The Muslim artist was interested in, and preoccupied with, finding a new innovative formation through intertwining secants or adjoining geometrical shapes in order to give more sober beauty. Such geometrical shapes include abutting and adjoining circles, twists and fractured and intertwined lines.
Key geometric designs in Islamic arts are multi-sided star-shaped formations, which make up the so-called (star-shaped plates). This type of decorative designs was used in the ornamentation of wooden and metal antiquities, gilded pages of Quranic copies and books, as well as ceilings.

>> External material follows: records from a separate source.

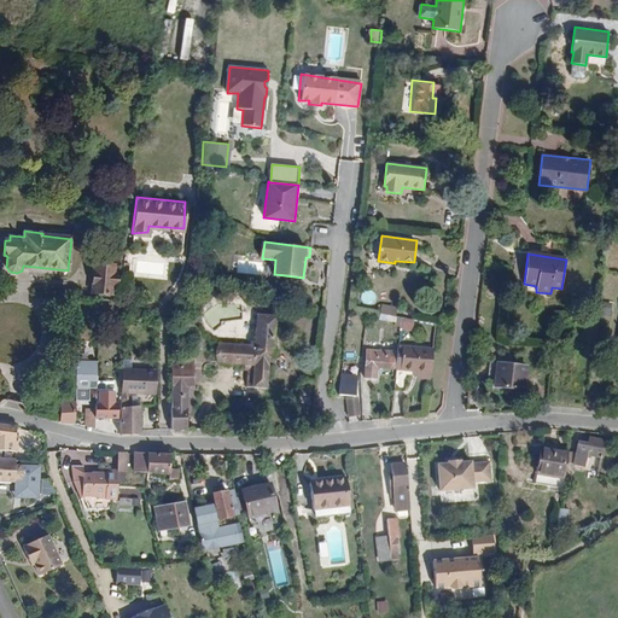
[(112,262),(94,260),(91,289),(110,291),(110,284),(116,284),(118,269),(112,268),(112,262)]
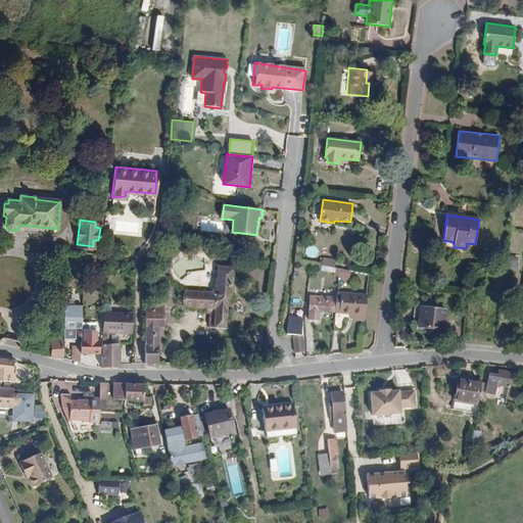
[(307,256),(319,256),(319,247),(307,247),(307,256)]
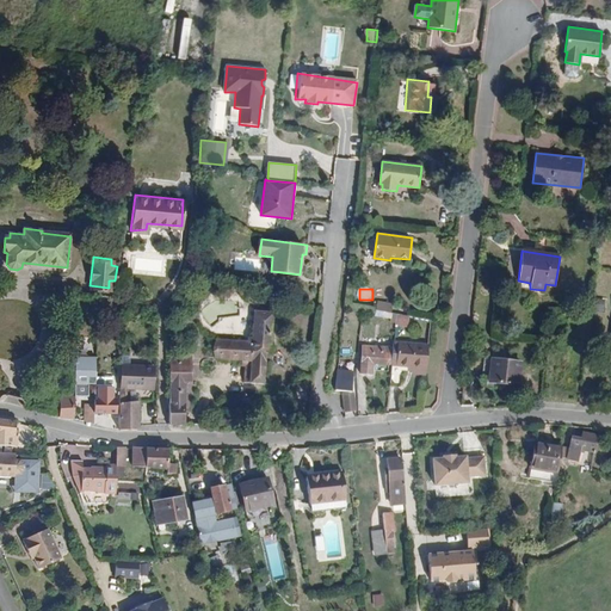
[(381,304),(366,302),(365,309),(380,312),(381,304)]
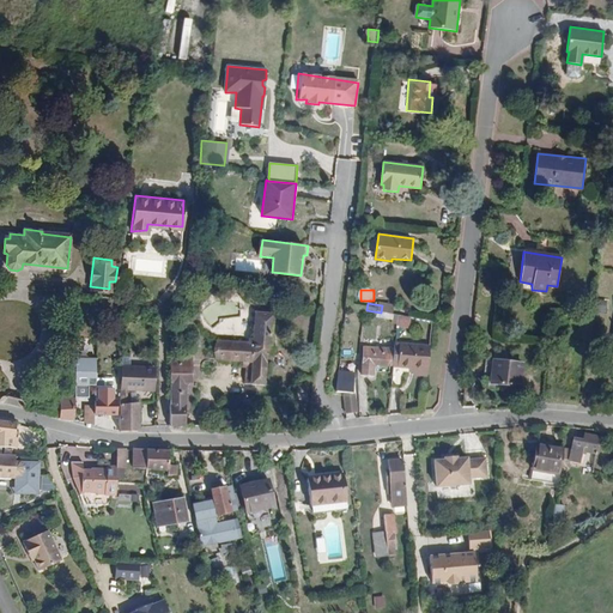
[(248,339),(216,337),(214,351),(225,352),(225,357),(253,359),(250,378),(246,378),(246,381),(263,383),(272,311),(255,309),(253,337),(248,337),(248,339)]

French critic H. Faucillon precisely and deeply said: "I can't find anything that may abstract life from its outward meaning and take us to its inward content just as do geometric formations of Islamic decoration, which are no more than the fruit of thinking based on precise calculation, possibly turning into some sort of diagrams of philosophical ideas and spiritual meanings. Yet, we should not miss that through this abstract framework a flowing life proceeds from lines to compose generating and increasing formations, separately once but jointly several times, as if there is a bewildered spirit that brings such formations together and keeps them apart and then re-brings them together. Hence, each formation can be variously interpreted, depending on what one scrutinizes and contemplates. But, all of them concurrently hide and show the secret of their unlimited potential and energies."
Decorative perfectionArtistic processes of Islamic decoration mainly include studding, overlaying, dovetailing, inlaying, plastering, ornamentation, plating and spooling, with key substances used being marble, plaster, wood, metals, tiles, mosaic, faience and ceramics.
On decorative art and its purpose and characteristics, Roger Garaudy says: "Arabic decorative art aspires to be a typical expression of a decorative concept that combines abstraction and weight, the musical meaning of nature and mental meaning of geometry always compose constituents of this art."
 Saleh Ahmad al-Shami: al-Fan al-Islami…Iltizam Wa Ibdaa (Islamic Art…Commitment and Creativity) page 169.
 Ahmad Fuad Pasha: al-Torath al-Elmi al-Islami (The Scientific Islamic Heritage) page 44.
 See: ibid, pages 170-173.
 Tharwat Okasha: al-Qiam al-Jamaliya Fi al-Emara al-Islamia (Aesthetic Values of Islamic Architecture) page 39.
 Roger Garaudy: (1331 AH-...1913 AD-...), a contemporary French philosopher specializing in research of civilization, history, literature and human sciences, a highly placed scholar who adopted several orientations and then converted to Islam, he clashed with Zionist policy through his various writings.
 Roger Garaudy: "Le Dialogue des Civilizations", page 174.